5. Replace Harmful Behaviors With Healthy Ones
If you engage in self-sabotaging behaviors, one of the best ways to get rid of them is to replace them with something more beneficial to you. For example, if you constantly belittle yourself with negative thought patterns, try replacing them with more positive thoughts. Don’t tell yourself that you shouldn’t try because you’ll fail. Tell yourself you’ll give it your best shot and even if it doesn’t work out, you’ll learn something new that will stick with you the rest of your life. When you replace bad behaviors with good ones, you gain more confidence in your abilities and progress toward developing permanent habits.
6. Work With an Accountability Partner
You don’t have to work on stopping self-sabotage all alone. Find someone who will act as your accountability partner to ensure you’re making progress. An accountability partner is someone who is aware of your goals and the issues you’re trying to overcome. You will need to check in with them regularly, updating them on what you’ve done and any stumbles you’ve made along the way.
As the name implies, an accountability partner holds you accountable, leading to a great chance of success. When it comes to choosing one, make sure it’s someone you trust, like a spouse, family member, mentor, or close friend. Christine Scott-Hudson, a licensed therapist, has described what an ideal accountability partner is like. “Choose an accountability partner who is dynamic and can bounce off of you from moment to moment,” she explains, “whilst holding you to your word, keeping you accountable.”
Cultivate Better Habits and a Positive Mindset
The importance of adopting positive habits can’t be overstated when it comes to overcoming self-sabotage. Personal growth is never easy, but by cultivating habits that help you while also developing a positive mindset, you put yourself in a position to distance yourself from destructive behaviors.

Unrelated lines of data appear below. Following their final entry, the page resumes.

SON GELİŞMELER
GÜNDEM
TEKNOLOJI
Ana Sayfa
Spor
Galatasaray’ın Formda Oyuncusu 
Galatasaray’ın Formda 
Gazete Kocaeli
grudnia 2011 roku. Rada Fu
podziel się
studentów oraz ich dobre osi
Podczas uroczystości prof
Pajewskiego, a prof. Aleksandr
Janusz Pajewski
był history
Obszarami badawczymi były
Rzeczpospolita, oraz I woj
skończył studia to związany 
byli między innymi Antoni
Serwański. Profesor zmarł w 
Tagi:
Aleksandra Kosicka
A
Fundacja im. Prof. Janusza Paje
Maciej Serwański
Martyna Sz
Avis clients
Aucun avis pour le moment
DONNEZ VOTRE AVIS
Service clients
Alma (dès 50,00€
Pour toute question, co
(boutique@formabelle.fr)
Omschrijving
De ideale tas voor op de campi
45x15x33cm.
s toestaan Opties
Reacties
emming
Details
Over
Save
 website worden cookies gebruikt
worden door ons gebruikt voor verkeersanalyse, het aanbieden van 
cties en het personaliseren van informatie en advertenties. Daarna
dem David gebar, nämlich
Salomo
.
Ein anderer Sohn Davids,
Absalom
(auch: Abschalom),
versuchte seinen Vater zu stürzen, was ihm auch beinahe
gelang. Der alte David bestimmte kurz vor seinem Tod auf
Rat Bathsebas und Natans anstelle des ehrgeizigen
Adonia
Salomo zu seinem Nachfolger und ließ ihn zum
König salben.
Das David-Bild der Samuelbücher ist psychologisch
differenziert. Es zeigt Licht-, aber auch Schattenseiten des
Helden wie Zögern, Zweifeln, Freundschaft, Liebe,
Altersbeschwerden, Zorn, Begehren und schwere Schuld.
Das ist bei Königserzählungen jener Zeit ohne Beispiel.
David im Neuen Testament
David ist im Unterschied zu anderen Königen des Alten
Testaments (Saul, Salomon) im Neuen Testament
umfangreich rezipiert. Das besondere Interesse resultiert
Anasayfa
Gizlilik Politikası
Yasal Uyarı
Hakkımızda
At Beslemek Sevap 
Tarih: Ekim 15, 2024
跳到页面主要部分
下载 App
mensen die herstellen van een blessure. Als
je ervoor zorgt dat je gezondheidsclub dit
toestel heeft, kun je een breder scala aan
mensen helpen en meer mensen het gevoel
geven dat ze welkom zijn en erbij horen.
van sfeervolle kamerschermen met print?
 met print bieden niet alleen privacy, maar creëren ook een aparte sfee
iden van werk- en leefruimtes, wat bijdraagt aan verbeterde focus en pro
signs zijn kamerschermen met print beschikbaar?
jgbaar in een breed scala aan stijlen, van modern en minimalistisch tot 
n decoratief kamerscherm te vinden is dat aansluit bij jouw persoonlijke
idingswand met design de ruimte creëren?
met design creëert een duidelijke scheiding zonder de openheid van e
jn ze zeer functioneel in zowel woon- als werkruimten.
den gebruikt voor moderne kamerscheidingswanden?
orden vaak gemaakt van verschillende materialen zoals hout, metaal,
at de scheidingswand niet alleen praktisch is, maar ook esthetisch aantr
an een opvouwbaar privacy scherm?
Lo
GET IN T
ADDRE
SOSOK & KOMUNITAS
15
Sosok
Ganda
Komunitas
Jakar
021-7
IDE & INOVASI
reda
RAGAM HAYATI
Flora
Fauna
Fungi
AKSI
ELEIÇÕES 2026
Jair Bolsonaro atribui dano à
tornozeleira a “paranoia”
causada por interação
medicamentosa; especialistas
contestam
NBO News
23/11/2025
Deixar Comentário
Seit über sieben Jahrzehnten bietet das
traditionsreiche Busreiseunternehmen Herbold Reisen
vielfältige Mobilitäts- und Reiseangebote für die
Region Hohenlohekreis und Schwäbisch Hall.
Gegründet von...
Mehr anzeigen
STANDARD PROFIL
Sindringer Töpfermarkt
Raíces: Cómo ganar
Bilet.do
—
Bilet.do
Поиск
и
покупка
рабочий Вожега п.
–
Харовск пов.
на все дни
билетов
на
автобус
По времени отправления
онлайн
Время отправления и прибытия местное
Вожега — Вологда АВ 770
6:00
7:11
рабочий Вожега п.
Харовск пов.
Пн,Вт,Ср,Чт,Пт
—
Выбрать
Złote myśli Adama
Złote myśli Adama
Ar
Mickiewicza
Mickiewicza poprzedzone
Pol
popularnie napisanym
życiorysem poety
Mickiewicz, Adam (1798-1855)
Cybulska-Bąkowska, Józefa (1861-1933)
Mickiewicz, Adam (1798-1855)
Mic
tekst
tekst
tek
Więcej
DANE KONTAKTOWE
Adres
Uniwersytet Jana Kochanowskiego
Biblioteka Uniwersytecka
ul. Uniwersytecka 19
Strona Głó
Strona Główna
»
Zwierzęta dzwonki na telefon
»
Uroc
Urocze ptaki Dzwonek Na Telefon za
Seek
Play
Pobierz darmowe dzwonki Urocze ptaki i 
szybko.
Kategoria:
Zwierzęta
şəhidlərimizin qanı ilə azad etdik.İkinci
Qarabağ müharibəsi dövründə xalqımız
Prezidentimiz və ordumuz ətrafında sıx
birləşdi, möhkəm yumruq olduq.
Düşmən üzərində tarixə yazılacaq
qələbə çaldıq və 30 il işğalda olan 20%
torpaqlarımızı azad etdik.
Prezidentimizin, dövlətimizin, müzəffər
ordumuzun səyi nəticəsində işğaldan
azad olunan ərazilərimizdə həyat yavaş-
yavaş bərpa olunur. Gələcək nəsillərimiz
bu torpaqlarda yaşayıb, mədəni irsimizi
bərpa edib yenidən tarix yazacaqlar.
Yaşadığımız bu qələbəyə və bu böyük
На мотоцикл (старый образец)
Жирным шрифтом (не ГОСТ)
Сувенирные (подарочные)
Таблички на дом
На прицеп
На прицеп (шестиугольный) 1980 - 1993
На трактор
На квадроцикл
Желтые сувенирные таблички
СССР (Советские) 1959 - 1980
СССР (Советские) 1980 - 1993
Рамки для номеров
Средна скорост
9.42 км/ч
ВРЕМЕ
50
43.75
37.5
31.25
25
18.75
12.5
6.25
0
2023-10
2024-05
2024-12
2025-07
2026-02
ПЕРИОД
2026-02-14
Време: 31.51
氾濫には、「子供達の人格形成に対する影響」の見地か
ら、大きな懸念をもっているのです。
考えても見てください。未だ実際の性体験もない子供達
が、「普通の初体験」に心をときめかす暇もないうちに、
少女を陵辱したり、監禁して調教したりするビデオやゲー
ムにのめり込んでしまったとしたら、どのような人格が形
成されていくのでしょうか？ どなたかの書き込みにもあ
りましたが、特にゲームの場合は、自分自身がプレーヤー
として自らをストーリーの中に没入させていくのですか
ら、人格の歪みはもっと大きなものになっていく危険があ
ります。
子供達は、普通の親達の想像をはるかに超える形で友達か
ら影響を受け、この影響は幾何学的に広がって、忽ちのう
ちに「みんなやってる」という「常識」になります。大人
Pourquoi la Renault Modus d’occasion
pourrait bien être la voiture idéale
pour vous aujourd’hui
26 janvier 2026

Don’t fret if you feel the progress you’re making is minimal. James Clear, author of Atomic Habits, has written that as long as you’re moving in the right direction, that’s all that matters. “We often dismiss small changes because they don’t seem to matter very much in the moment,” he writes. However, those small changes add up over time. “Decide the type of person you want to be. Prove it to yourself with small wins.” Your efforts of overcoming self-sabotaging behaviors will be worth it as long as you keep at it no matter how challenging it may seem.